Um amuleto de prata datado do século X, descoberto na Suécia, ilustra uma figura feminina com ventre saliente e um possível capacete, sendo considerado a única representação convincente de gravidez na era viking. Esta descoberta desafia a noção de que a gravidez era um tema exclusivamente privado ou invisível nas sociedades vikings, que atribuíam à gestação um conjunto complexo de significados.
Um estudo recente, publicado no Cambridge Archaeological Journal, analisou textos medievais, descobertas arqueológicas e registros funerários, oferecendo uma visão aprofundada sobre como a gravidez era percebida entre os séculos VIII e XI. As análises revelam que a gravidez não era vista como uma condição neutra ou meramente biológica; ao contrário, ela estava entrelaçada com relações de poder, linhagens e dinâmicas de violência.
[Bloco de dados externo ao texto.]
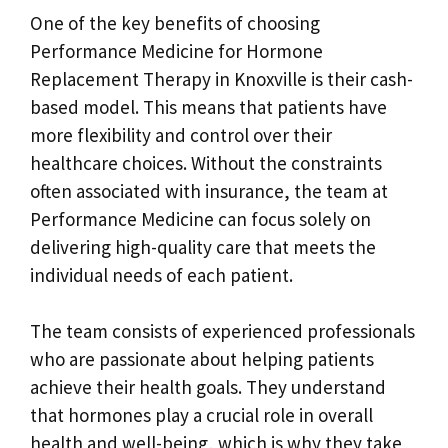
One of the key benefits of choosing
Performance Medicine for Hormone
Replacement Therapy in Knoxville is their cash-
based model. This means that patients have
more flexibility and control over their
healthcare choices. Without the constraints
often associated with insurance, the team at
Performance Medicine can focus solely on
delivering high-quality care that meets the
individual needs of each patient.
The team consists of experienced professionals
who are passionate about helping patients
achieve their health goals. They understand
that hormones play a crucial role in overall
health and well-being, which is why they take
Nos textos nórdicos, mulheres grávidas são frequentemente descritas em termos que combinam observações físicas com julgamentos simbólicos. A utilização de termos como “inchada”, “pesada” e “doente” sugere uma percepção de desconforto e vulnerabilidade associada à gestação. Ao mesmo tempo, expressões como “mulher que não caminha sozinha” indicam que o feto poderia ser considerado uma entidade autônoma, com um status próprio. Algumas narrativas também incorporaram o bebê ainda no ventre em tramas de vingança e alianças familiares, reforçando a ideia de que o corpo grávido tinha importância política.
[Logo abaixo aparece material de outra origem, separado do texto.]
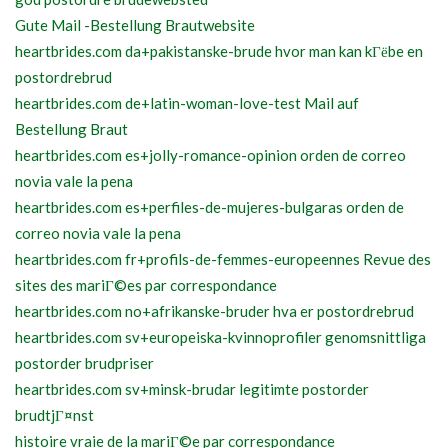
Gute Mail -Bestellung Brautwebsite
heartbrides.com da+pakistanske-brude hvor man kan kГёbe en
postordrebrud
heartbrides.com de+latin-woman-love-test Mail auf
Bestellung Braut
heartbrides.com es+jolly-romance-opinion orden de correo
novia vale la pena
heartbrides.com es+perfiles-de-mujeres-bulgaras orden de
correo novia vale la pena
heartbrides.com fr+profils-de-femmes-europeennes Revue des
sites des mariГ©es par correspondance
heartbrides.com no+afrikanske-bruder hva er postordrebrud
heartbrides.com sv+europeiska-kvinnoprofiler genomsnittliga
postorder brudpriser
heartbrides.com sv+minsk-brudar legitimte postorder
brudtjГ¤nst
histoire vraie de la mariГ©e par correspondance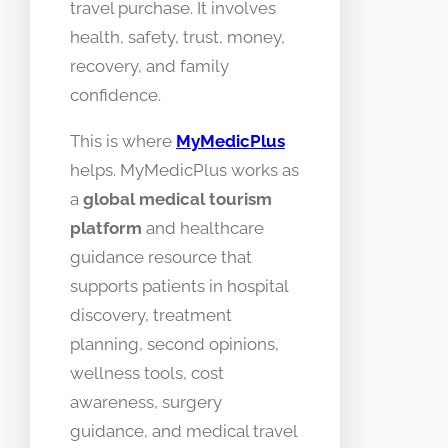
travel purchase. It involves
health, safety, trust, money,
recovery, and family
confidence.
This is where
MyMedicPlus
helps. MyMedicPlus works as
a
global medical tourism
platform
and healthcare
guidance resource that
supports patients in hospital
discovery, treatment
planning, second opinions,
wellness tools, cost
awareness, surgery
guidance, and medical travel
A ligação entre gravidez e poder é evidenciada em registros visuais, com um artefato raro em destaque. A estatueta em prata encontrada na Suécia, mostrando uma figura com o ventre saliente e um possível capacete, é única por sua representação de uma mulher grávida no contexto viking. Este objeto foi descoberto em uma tumba feminina cercada por itens com conotações de magia e autoridade simbólica, como um bastão de ferro e outros pingentes rituais. A presença do capacete nesse contexto sugere que o corpo gestante poderia não apenas ser associado à força e resistência, mas também à autonomia. Isso desafia a ideia de que gravidez está intrinsicamente ligada à passividade.
Apesar das evidências literárias e visuais, a presença de corpos gestantes nos registros funerários é quase inexistente. Entre os milhares de túmulos escavados na Escandinávia e em áreas influenciadas pela cultura viking, apenas 14 casos de restos mortais de mulheres e fetos foram identificados. Em alguns casos, recém-nascidos foram enterrados ao lado de adultos, indicando que as ligações entre pais e filhos não eram sempre determinadas por critérios biológicos.
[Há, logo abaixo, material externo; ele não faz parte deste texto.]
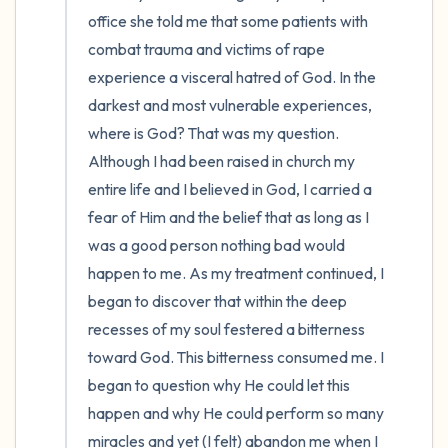
office she told me that some patients with 
combat trauma and victims of rape 
experience a visceral hatred of God. In the 
darkest and most vulnerable experiences, 
where is God? That was my question. 
Although I had been raised in church my 
entire life and I believed in God, I carried a 
fear of Him and the belief that as long as I 
was a good person nothing bad would 
happen to me. As my treatment continued, I 
began to discover that within the deep 
recesses of my soul festered a bitterness 
toward God. This bitterness consumed me. I 
began to question why He could let this 
happen and why He could perform so many 
miracles and yet (I felt) abandon me when I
A raridade de sepultamentos conjuntos de mães e filhos levou os pesquisadores a considerar que a ausência de corpos gestantes nos registros arqueológicos pode ser intencional, resultado de práticas funerárias distintas ou uma lógica de invisibilização. O estudo sugere que essa escassez reflete uma "política de apagamento" do corpo gestante, que, mesmo sendo fundamental para a reprodução social, foi marginalizado tanto nos registros simbólicos quanto materiais, assim como na historiografia relacionada.